··· Provided data

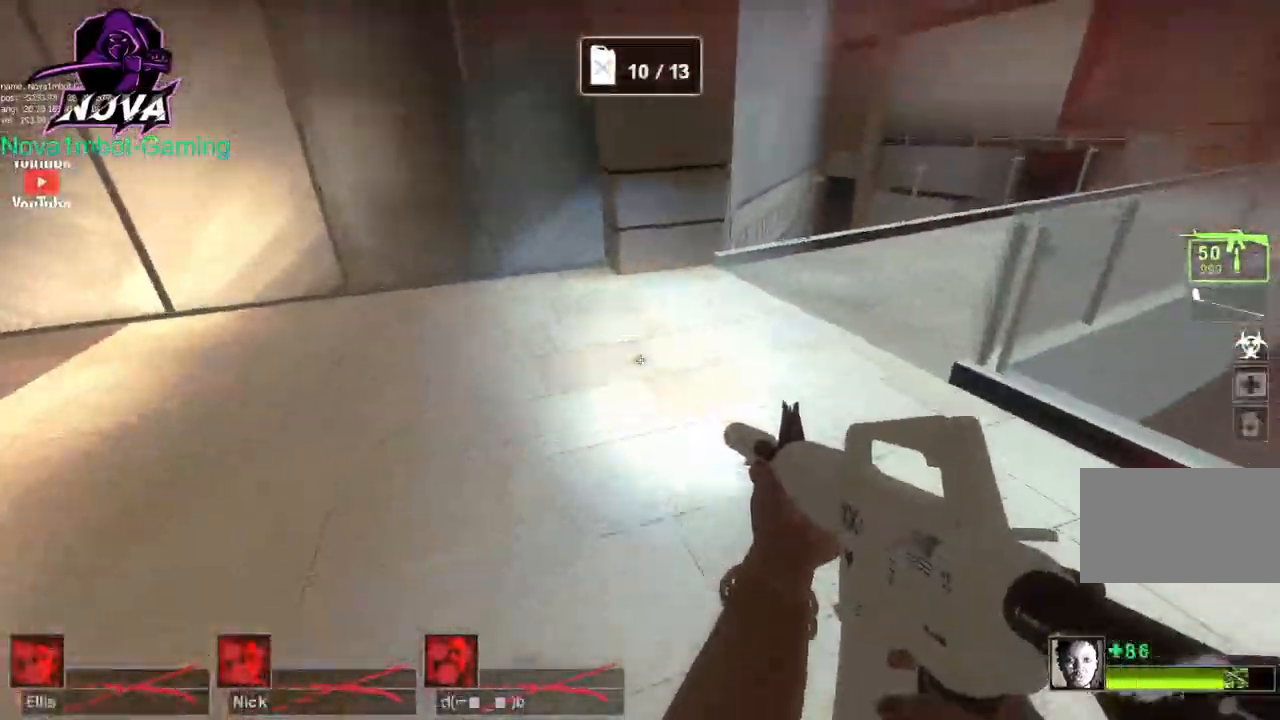
{"keys": ["d"], "mouse": [], "events": [[267, "d", "down"], [267, "space", "down"], [317, "w", "up"], [367, "space", "up"]]}
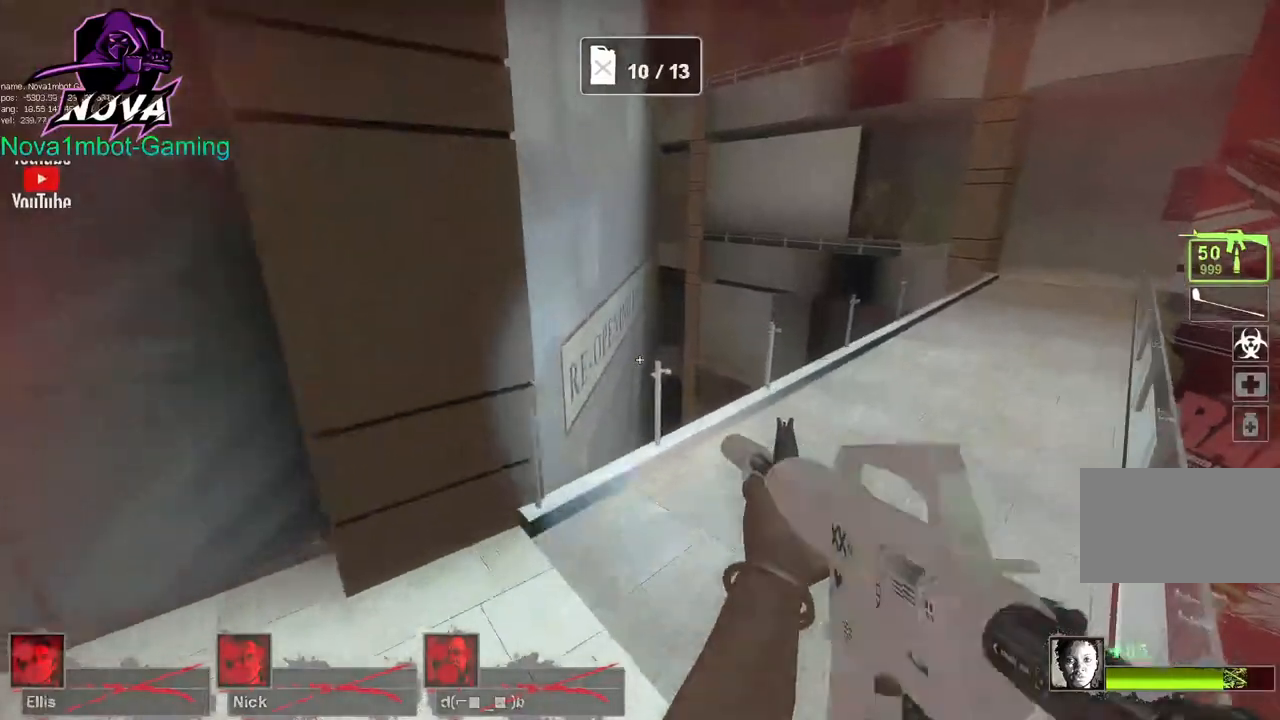
{"keys": ["d", "space"], "mouse": [], "events": [[434, "space", "down"]]}
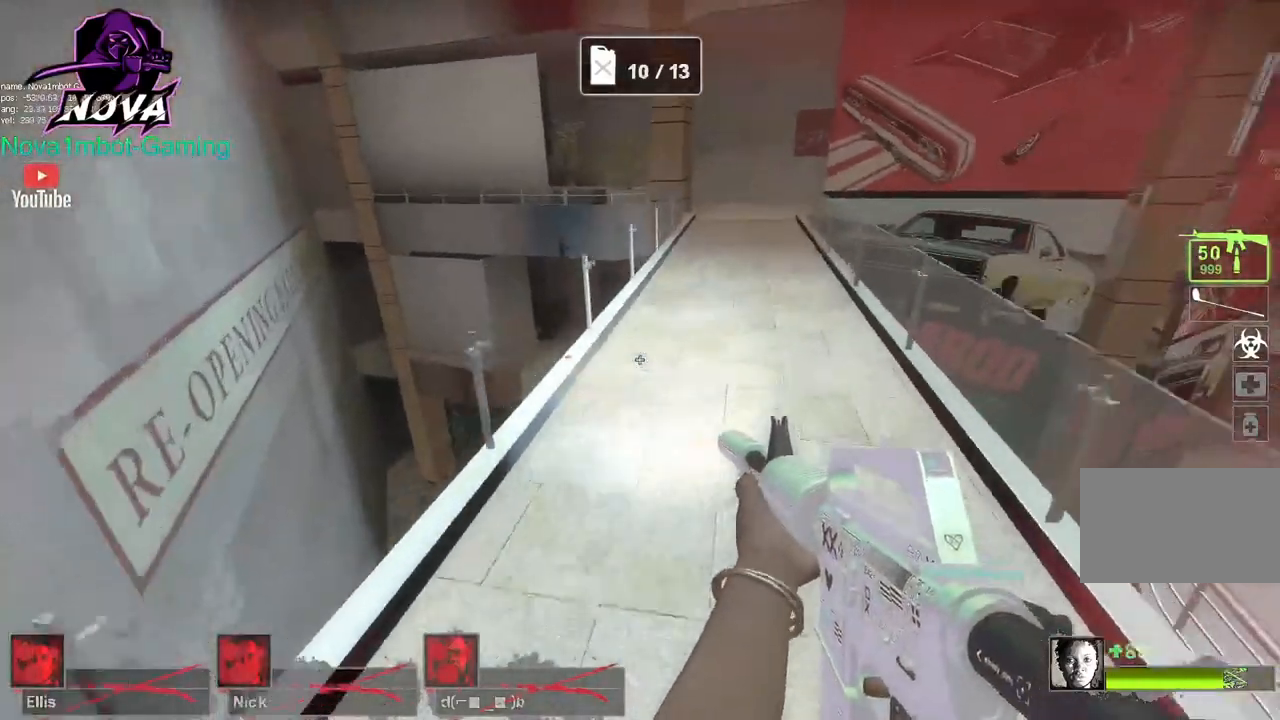
{"keys": ["w"], "mouse": [], "events": [[67, "space", "up"], [450, "d", "up"], [500, "w", "down"]]}
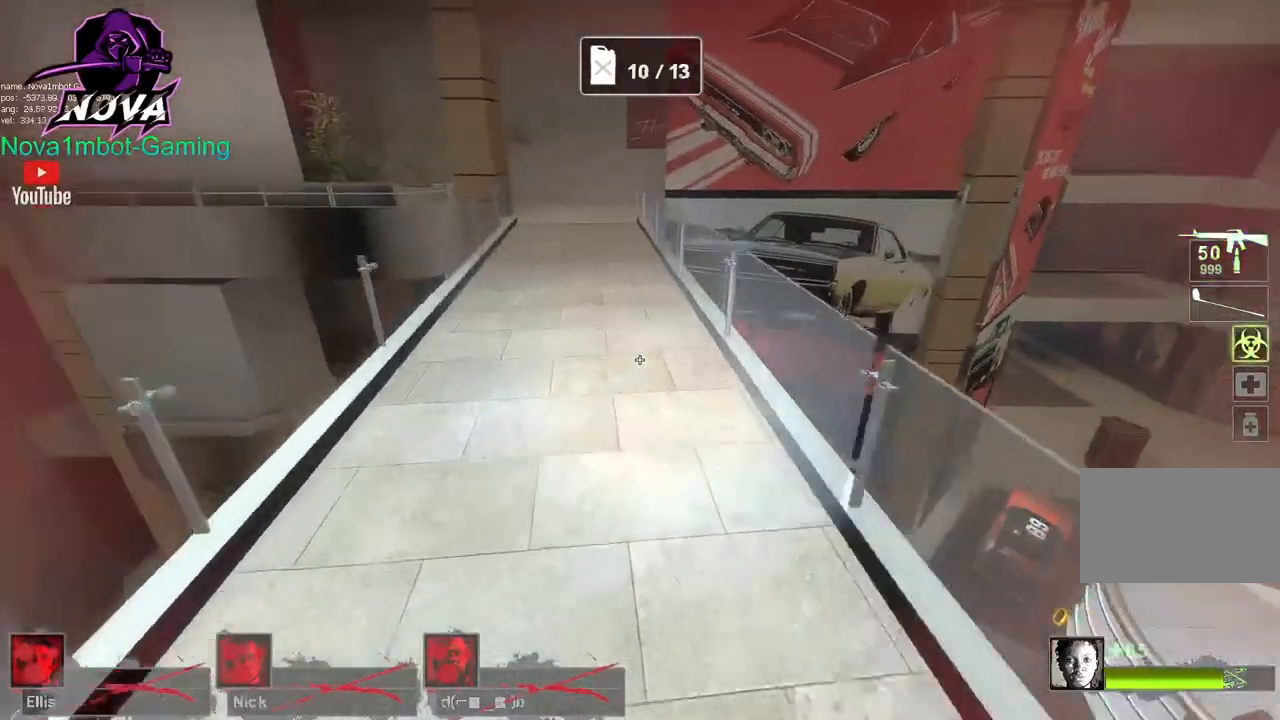
{"keys": ["w"], "mouse": ["left"], "events": [[367, "f", "down"], [417, "f", "up"], [467, "mouse_left", "down"]]}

······

- Required work -
Your task is to return each line of the data above that contains the string "space".

- Result of the task -
{"keys": ["d"], "mouse": [], "events": [[267, "d", "down"], [267, "space", "down"], [317, "w", "up"], [367, "space", "up"]]}
{"keys": ["d", "space"], "mouse": [], "events": [[434, "space", "down"]]}
{"keys": ["w"], "mouse": [], "events": [[67, "space", "up"], [450, "d", "up"], [500, "w", "down"]]}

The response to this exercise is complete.